- TEXTO APRESENTADO:
(Matéria de Dairan Paul e Natascha Carvalho na Revista Nimbus)
A Estrela Cartonera, editora independente de Santa Maria, lançou em abril sua primeira publicação: Para Uma Nova Didática do Olhar, contendo poesias do premiado poeta santa-mariense Odemir Tex Jr. Na confecção minuciosa das cartoneras, capas de papelão e pinturas de diversos artistas buscam retomar a aura perdida de Walter Benjamin – cada livro, em sua estética, torna-se único. Julio Souto, mestrando em Sociologia na Universidade Federal do Rio Grande do Sul e um dos idealizadores da Estrela Cartonera, conversa com a Revista Nimbus sobre a filosofia da editora e os seus próximos lançamentos.
Nimbus – Como surgiram as cartoneras?
Souto - A primeira cartonera de todas, que é a Eloísa Cartonera,
vai começar lá pelo ano de 2003, em Buenos Aires. Temos que lembrar que
em Buenos Aires e na Argentina, em geral, havia uma crise econômica
naquele momento. Então aparece uma nova classe de pobreza urbana – os cartoneros -, porque até então, na Argentina, eles não tinham a presença importante ¬que tinham em Buenos Aires.
Foto: Natascha Carvalho
De técnicas mais simples até capas que podem fazer um livro valer 25 euros,
as Cartoneiras têm se espalhado pela América Latina
Esses cartoneros, que são os recicladores e catadores no
Brasil, começam a ser frequentes em Buenos Aires. Pessoas de classe
média, que tinham outros empregos, passam a ser cartoneros. Neste contexto, Washington Cucurto, escritor argentino e fundador da Eloisa Cartonera
junto com o artista plástico Javier Barilaro, começam a integrar esta
ideia, de articular os coletivos de catadores do bairro de La Boca com
sua intenção de fundar uma editora. A ideia, basicamente, é produzir
livros feitos de papelão comprado dos catadores, sempre procurando
valorizar o trabalho deles e pagando o preço do papelão às vezes até
três, cinco vezes mais caros do que uma recicladora. Cria-se essa
articulação entre os intelectuais da editora e os coletivos catadores.
Isso começou em 2003, na Argentina, e se
espalhou nos anos seguintes. Hoje existe em Córdoba e Mendoza (na
Argentina), e já foi pra América Latina. A Bolívia foi uma das primeiras
que teve editora cartonera, e posteriormente o México. Até
hoje, os principais focos são Argentina e México, mas ela se espalhou
também para alguns países da África, como Moçambique e Angola, e na
Europa, na França e na Espanha.

- PEDIDO A:
Cite literalmente o trecho do texto sobre as cartoneras, começando em "Souto - A primeira" e seguindo até "tinham em Buenos Aires.", inclusive.
O texto e os registros têm origens distintas.

- REGISTROS FORNECIDOS:
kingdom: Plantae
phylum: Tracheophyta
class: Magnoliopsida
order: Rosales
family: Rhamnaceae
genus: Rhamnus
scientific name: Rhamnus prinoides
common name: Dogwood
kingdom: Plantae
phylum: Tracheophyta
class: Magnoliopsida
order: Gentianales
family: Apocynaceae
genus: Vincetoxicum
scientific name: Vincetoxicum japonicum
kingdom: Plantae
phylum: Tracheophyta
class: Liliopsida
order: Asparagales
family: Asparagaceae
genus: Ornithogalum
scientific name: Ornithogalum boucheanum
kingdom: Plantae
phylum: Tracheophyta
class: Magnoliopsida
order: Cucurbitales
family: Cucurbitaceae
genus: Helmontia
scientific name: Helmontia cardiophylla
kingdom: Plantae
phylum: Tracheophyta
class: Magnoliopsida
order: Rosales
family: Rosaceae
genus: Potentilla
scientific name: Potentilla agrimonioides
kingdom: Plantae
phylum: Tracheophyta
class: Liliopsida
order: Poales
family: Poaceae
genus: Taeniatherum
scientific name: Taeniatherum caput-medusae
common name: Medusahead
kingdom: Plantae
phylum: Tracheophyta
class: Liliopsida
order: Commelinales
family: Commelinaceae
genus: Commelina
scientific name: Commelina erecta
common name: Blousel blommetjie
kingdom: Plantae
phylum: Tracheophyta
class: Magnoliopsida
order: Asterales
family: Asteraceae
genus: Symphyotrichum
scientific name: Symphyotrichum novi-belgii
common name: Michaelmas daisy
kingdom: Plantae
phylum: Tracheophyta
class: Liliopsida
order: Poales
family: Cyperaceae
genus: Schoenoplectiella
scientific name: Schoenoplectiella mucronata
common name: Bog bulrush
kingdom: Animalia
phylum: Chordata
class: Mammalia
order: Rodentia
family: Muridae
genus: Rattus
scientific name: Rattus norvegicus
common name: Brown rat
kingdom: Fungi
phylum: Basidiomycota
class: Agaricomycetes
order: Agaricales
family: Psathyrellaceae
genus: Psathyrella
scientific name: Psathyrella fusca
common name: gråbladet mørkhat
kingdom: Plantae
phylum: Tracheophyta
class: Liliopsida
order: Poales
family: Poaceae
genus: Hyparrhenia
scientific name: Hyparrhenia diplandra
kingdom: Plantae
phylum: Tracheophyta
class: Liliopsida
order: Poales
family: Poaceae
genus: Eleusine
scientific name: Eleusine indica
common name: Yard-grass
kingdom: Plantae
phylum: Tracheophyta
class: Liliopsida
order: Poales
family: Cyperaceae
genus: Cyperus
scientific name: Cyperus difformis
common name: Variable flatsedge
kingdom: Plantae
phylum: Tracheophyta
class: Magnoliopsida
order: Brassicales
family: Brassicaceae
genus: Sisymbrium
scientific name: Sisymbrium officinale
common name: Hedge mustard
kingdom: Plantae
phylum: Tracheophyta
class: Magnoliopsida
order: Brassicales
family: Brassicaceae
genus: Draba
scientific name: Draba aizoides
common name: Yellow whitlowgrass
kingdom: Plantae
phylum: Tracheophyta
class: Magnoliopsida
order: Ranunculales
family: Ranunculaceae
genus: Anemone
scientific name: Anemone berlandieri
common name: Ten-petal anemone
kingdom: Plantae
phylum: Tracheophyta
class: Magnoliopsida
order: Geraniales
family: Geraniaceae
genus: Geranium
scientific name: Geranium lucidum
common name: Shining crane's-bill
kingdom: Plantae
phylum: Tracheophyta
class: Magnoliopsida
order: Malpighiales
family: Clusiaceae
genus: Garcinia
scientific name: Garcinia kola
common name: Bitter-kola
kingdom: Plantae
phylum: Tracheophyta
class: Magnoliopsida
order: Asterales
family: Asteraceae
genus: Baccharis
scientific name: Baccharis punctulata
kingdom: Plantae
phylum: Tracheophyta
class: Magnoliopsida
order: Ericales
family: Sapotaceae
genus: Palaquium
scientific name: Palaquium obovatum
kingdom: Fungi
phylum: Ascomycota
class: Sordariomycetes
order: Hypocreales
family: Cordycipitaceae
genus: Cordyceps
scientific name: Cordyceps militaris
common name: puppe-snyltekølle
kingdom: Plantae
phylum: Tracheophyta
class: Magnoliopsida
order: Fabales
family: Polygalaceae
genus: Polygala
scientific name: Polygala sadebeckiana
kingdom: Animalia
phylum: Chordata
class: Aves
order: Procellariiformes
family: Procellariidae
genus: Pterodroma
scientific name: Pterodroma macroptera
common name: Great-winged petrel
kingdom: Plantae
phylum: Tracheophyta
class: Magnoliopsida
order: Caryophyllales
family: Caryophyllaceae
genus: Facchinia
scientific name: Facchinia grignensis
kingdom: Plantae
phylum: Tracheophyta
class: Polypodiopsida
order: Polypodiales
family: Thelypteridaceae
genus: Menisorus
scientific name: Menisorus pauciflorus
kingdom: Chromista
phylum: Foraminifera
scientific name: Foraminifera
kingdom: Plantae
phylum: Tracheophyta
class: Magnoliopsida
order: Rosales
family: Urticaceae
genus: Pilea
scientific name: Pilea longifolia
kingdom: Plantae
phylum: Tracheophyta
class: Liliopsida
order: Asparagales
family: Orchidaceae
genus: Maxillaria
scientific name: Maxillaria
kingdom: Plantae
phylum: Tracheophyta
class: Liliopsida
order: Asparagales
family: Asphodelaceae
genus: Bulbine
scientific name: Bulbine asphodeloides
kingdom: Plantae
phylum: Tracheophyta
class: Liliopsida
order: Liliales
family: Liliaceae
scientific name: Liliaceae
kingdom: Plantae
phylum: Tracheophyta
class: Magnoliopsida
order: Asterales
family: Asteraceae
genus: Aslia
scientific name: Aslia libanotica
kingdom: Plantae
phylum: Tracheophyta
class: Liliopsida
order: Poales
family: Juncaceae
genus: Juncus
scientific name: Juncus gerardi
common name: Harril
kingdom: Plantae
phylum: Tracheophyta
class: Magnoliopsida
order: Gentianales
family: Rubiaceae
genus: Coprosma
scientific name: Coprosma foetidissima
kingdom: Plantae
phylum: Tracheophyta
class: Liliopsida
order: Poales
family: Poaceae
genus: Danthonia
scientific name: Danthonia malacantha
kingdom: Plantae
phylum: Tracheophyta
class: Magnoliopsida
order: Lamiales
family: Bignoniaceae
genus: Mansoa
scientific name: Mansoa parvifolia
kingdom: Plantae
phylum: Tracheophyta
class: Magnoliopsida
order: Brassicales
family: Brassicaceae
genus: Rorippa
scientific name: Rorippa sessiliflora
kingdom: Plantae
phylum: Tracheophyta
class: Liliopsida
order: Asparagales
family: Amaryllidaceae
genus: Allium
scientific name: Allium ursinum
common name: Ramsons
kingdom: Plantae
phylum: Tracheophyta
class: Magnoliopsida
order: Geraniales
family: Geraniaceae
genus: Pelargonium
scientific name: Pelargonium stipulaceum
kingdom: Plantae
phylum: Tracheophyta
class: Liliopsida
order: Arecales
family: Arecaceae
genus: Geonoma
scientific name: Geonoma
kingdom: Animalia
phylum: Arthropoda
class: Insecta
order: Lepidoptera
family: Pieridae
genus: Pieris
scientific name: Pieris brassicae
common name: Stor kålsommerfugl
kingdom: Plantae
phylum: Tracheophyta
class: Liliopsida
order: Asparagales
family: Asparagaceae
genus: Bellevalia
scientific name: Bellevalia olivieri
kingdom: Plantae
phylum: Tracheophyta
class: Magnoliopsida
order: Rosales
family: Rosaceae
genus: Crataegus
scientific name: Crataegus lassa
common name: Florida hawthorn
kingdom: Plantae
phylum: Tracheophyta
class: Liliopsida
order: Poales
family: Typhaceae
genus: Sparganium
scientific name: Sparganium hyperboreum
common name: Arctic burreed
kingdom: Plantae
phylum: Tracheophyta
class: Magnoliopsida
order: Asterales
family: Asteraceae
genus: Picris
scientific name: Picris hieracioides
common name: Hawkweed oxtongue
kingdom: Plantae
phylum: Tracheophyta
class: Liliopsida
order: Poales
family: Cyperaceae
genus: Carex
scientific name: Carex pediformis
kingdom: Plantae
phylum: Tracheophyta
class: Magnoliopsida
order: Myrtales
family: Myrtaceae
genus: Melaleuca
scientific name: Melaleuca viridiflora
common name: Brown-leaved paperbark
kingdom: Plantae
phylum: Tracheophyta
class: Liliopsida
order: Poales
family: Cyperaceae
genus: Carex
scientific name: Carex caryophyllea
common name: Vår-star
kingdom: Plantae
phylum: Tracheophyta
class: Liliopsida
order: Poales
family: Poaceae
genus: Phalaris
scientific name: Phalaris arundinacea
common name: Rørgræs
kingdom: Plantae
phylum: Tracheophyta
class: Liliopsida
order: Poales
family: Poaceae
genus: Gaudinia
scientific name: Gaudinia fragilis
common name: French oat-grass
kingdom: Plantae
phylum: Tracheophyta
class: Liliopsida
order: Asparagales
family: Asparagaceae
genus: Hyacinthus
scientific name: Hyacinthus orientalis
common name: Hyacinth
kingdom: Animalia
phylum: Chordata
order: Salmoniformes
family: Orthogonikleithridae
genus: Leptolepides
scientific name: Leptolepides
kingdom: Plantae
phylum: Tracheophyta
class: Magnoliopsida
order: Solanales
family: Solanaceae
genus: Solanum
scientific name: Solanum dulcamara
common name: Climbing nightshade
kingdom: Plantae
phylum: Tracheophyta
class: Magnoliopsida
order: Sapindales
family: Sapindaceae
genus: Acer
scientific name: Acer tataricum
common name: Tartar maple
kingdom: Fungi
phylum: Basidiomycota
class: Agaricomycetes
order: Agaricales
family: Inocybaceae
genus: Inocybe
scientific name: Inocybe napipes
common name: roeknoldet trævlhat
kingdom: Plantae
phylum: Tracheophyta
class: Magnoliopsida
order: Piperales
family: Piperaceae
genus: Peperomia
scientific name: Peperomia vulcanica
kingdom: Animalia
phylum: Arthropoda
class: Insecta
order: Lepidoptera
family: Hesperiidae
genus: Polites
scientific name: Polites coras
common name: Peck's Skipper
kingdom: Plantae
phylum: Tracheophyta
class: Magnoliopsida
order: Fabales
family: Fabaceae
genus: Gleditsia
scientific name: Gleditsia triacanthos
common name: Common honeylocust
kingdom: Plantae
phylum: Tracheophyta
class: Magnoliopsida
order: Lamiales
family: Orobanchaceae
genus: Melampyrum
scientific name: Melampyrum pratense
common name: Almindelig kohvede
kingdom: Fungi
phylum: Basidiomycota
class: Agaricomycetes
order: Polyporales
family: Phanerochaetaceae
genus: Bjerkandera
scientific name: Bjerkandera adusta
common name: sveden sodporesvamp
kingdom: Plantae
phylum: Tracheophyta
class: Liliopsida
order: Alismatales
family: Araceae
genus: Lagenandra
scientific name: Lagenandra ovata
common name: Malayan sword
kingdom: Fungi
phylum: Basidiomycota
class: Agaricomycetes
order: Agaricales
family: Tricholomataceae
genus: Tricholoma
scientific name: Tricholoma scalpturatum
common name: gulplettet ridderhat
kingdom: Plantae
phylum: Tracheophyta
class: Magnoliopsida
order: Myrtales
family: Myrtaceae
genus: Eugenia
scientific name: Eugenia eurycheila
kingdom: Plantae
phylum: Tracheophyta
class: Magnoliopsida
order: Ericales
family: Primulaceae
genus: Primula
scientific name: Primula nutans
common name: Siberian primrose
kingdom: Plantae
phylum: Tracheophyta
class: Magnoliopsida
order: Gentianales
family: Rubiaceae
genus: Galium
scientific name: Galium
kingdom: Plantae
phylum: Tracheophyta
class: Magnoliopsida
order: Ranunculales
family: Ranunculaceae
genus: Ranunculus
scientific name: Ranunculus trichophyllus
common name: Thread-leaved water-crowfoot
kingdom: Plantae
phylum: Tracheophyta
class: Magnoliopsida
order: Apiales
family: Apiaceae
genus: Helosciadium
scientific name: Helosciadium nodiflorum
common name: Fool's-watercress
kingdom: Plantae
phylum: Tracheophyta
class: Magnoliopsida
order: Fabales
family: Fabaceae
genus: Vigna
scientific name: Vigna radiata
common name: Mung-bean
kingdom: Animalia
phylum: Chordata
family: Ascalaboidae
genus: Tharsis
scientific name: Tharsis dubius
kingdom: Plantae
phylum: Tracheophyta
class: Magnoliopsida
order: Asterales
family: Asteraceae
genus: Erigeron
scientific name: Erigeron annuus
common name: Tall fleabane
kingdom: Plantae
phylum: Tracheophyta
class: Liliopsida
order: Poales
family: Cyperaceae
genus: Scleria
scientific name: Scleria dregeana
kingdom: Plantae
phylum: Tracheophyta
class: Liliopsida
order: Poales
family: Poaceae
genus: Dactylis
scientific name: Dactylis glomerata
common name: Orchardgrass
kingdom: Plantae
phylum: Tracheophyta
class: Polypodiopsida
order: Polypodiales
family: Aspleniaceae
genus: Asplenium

- PEDIDO B:
Imprima sem nenhuma alteração as linhas dos registros, começando pela linha com "common name: Thread-leaved water-crowfoot" e seguindo até o fim dos registros, com essa primeira linha incluída.

- RESPOSTA DO EXERCÍCIO A:
Souto - A primeira cartonera de todas, que é a Eloísa Cartonera,
vai começar lá pelo ano de 2003, em Buenos Aires. Temos que lembrar que
em Buenos Aires e na Argentina, em geral, havia uma crise econômica
naquele momento. Então aparece uma nova classe de pobreza urbana – os cartoneros -, porque até então, na Argentina, eles não tinham a presença importante ¬que tinham em Buenos Aires.

- RESPOSTA DO EXERCÍCIO B:
common name: Thread-leaved water-crowfoot
kingdom: Plantae
phylum: Tracheophyta
class: Magnoliopsida
order: Apiales
family: Apiaceae
genus: Helosciadium
scientific name: Helosciadium nodiflorum
common name: Fool's-watercress
kingdom: Plantae
phylum: Tracheophyta
class: Magnoliopsida
order: Fabales
family: Fabaceae
genus: Vigna
scientific name: Vigna radiata
common name: Mung-bean
kingdom: Animalia
phylum: Chordata
family: Ascalaboidae
genus: Tharsis
scientific name: Tharsis dubius
kingdom: Plantae
phylum: Tracheophyta
class: Magnoliopsida
order: Asterales
family: Asteraceae
genus: Erigeron
scientific name: Erigeron annuus
common name: Tall fleabane
kingdom: Plantae
phylum: Tracheophyta
class: Liliopsida
order: Poales
family: Cyperaceae
genus: Scleria
scientific name: Scleria dregeana
kingdom: Plantae
phylum: Tracheophyta
class: Liliopsida
order: Poales
family: Poaceae
genus: Dactylis
scientific name: Dactylis glomerata
common name: Orchardgrass
kingdom: Plantae
phylum: Tracheophyta
class: Polypodiopsida
order: Polypodiales
family: Aspleniaceae
genus: Asplenium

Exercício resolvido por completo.